Before starting the blog, I kept a journal.  This is the entry from 1/16.  Enjoy.

     Riley James Monteith was born on January 11, 2012.  His early arrival was unexpected but a wonderful surprise.  God has a different plan for Riley than most other children but we are trusting in Our Father that he knows best.  We know that Riley will grow strong in his new home.  As parents, Craig and I will be there for him always.  We continually pray and believe that God's presence is surrounding Riley and running through his body and ours. 

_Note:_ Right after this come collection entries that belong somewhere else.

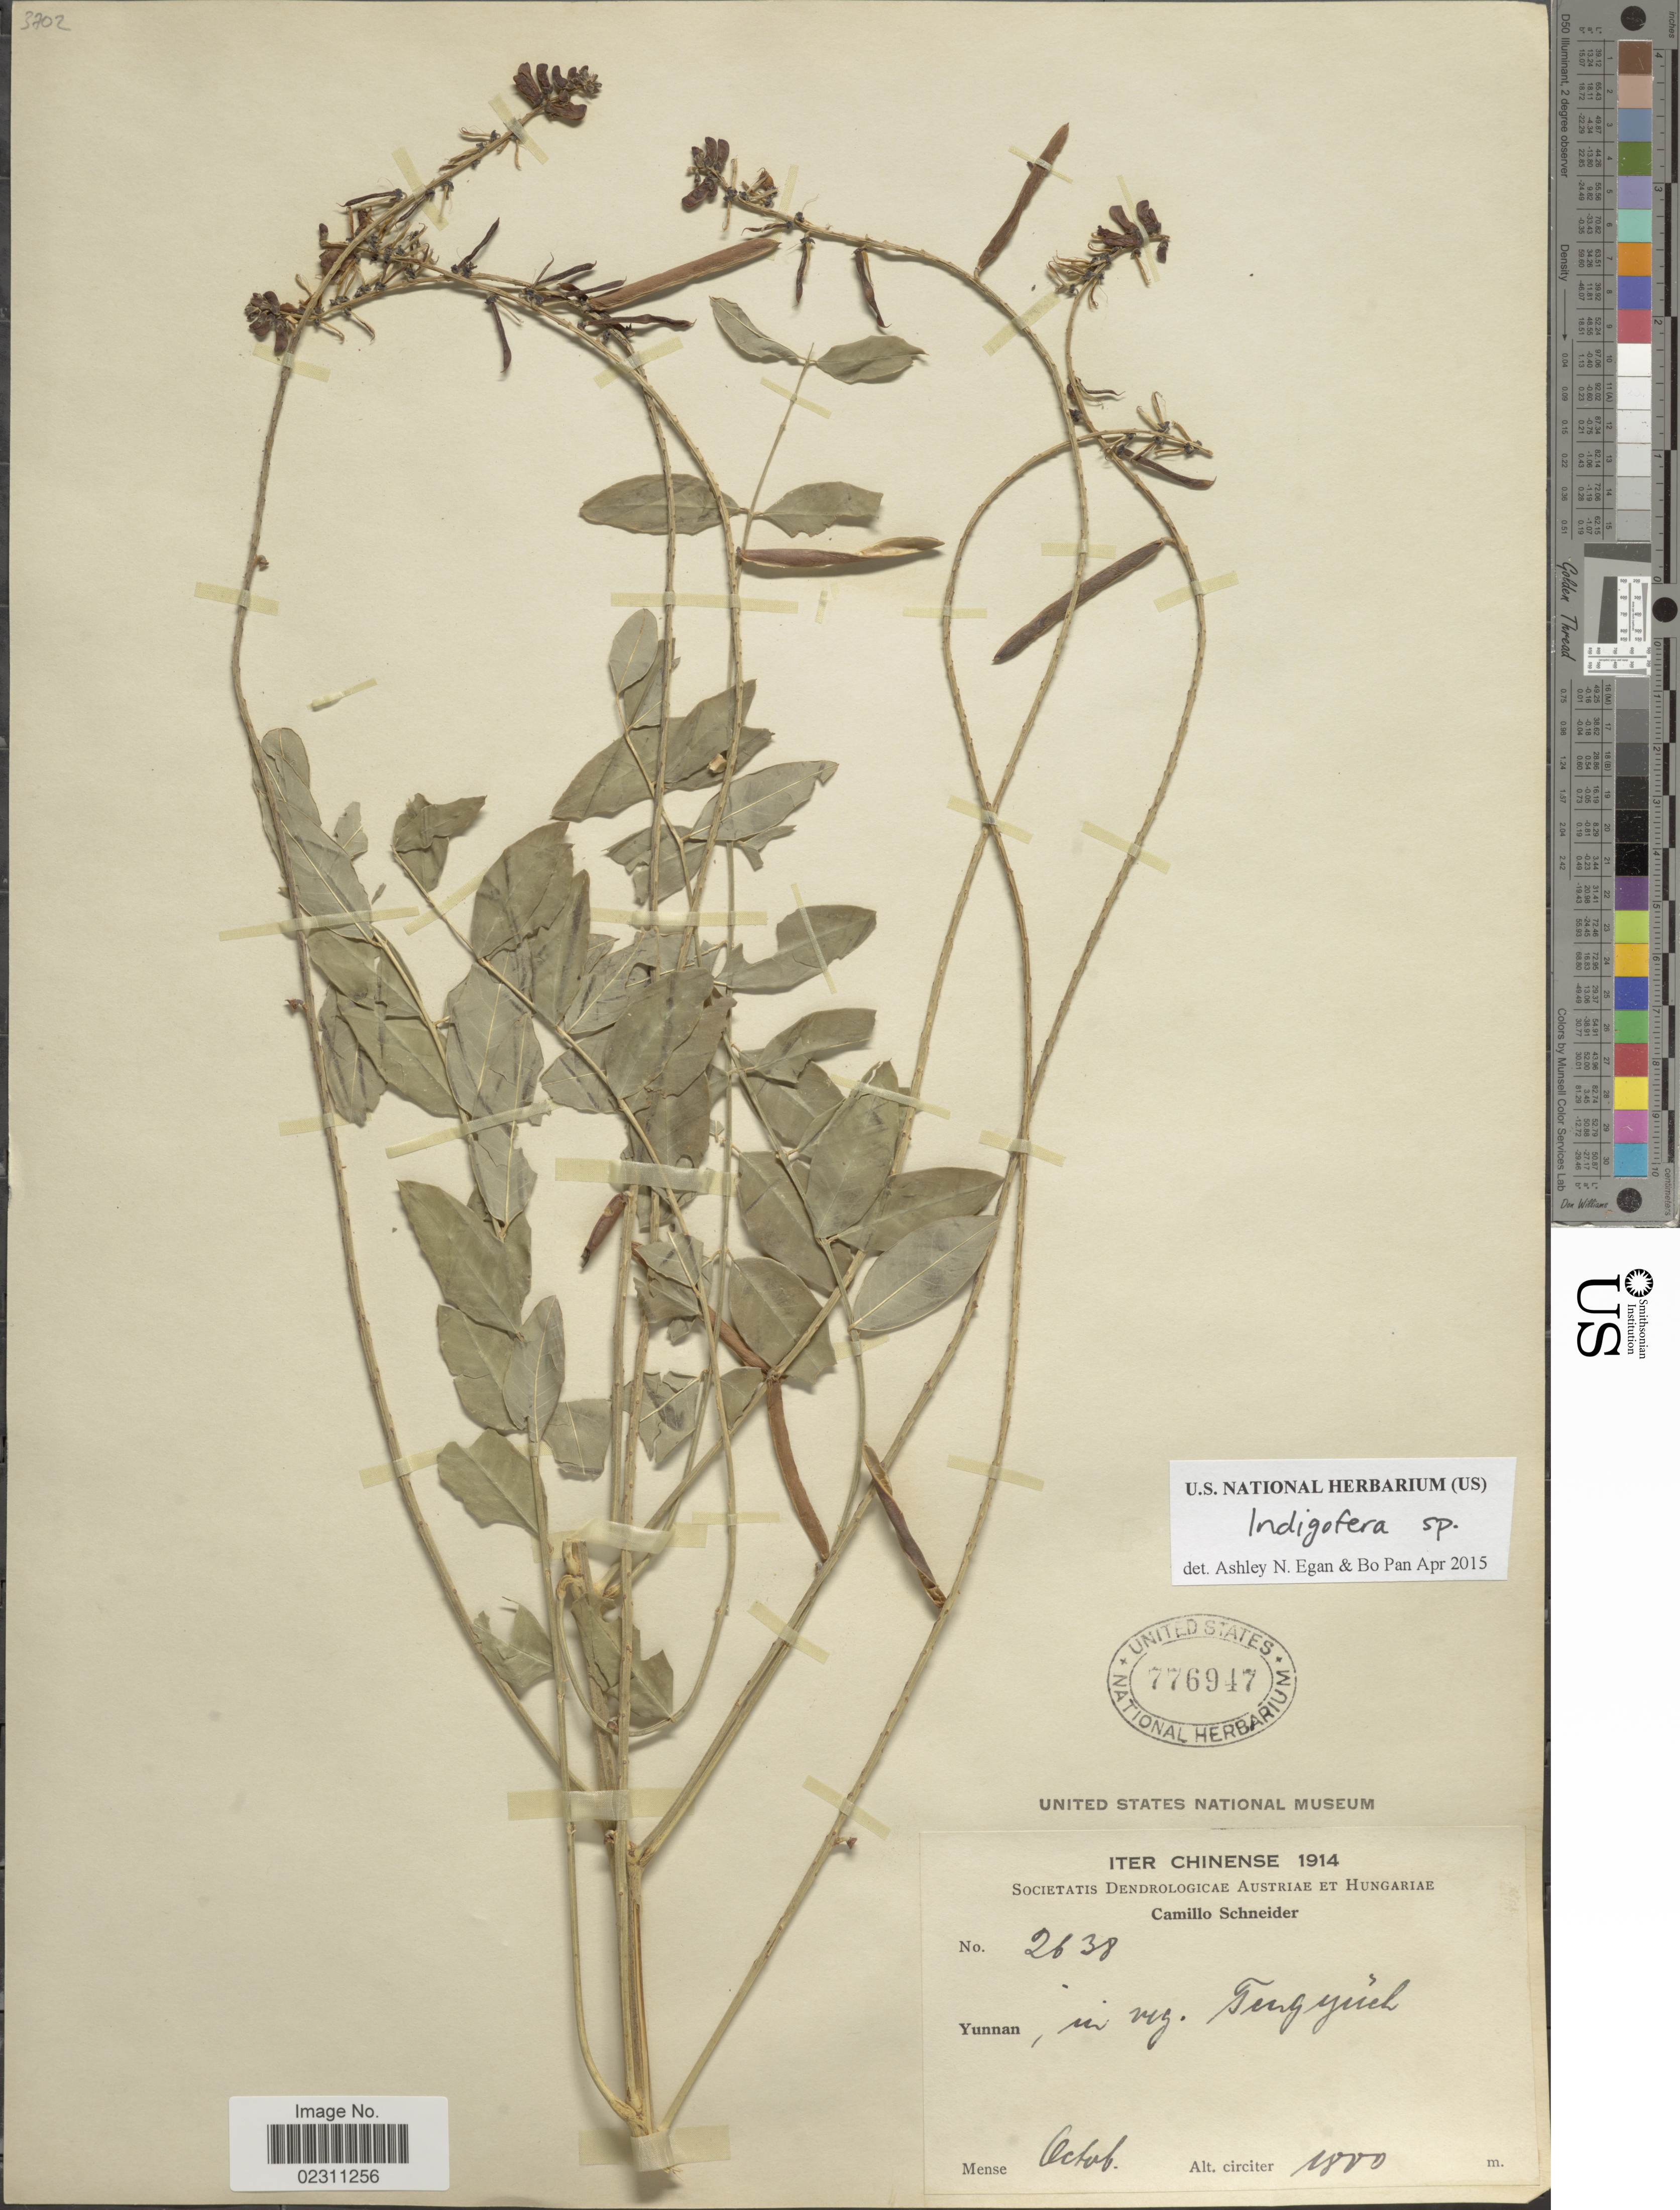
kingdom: Plantae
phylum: Tracheophyta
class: Magnoliopsida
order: Fabales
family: Fabaceae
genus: Indigofera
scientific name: Indigofera sp.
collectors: C. K. Schneider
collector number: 2638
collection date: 1914-10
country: China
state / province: Yunnan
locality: In reg. Tengyüch. [interpreted]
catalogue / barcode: US 776947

    His special new home was very hard to see and comprehend at first for me, but as my wonderful husband has said many times, it is a miracle that these highly educated and gifted doctors and nurses can create an artificial womb for him so he can continue to develop.  The first few moments with Riley for me were difficult, I wanted to apologize to him for not keeping him safe longer.  Once I was able to touch is little hand, however, I could feel our connection and I know he knows I did everything I could.  When Craig and I are both holding his hands, the power is amazing.  I feel like we are one unit, with one spirit.  It's the best feeling in the world. 
  God created Riley and brought him into this earth early for a reason.  It is not for us to question or be angry that things did not go "by the book".  God seems to be constantly changing the plans that I've tried to make in my life, so I'm done with that.  God is in control at all times.  He will lead our family down the path He has chosen for us.  He led me to Craig which has been the best blessing I could ask for and now giving us Riley is the greatest gift ever.  I am in awe of Riley as he fights for his life, he gives me courage and strength.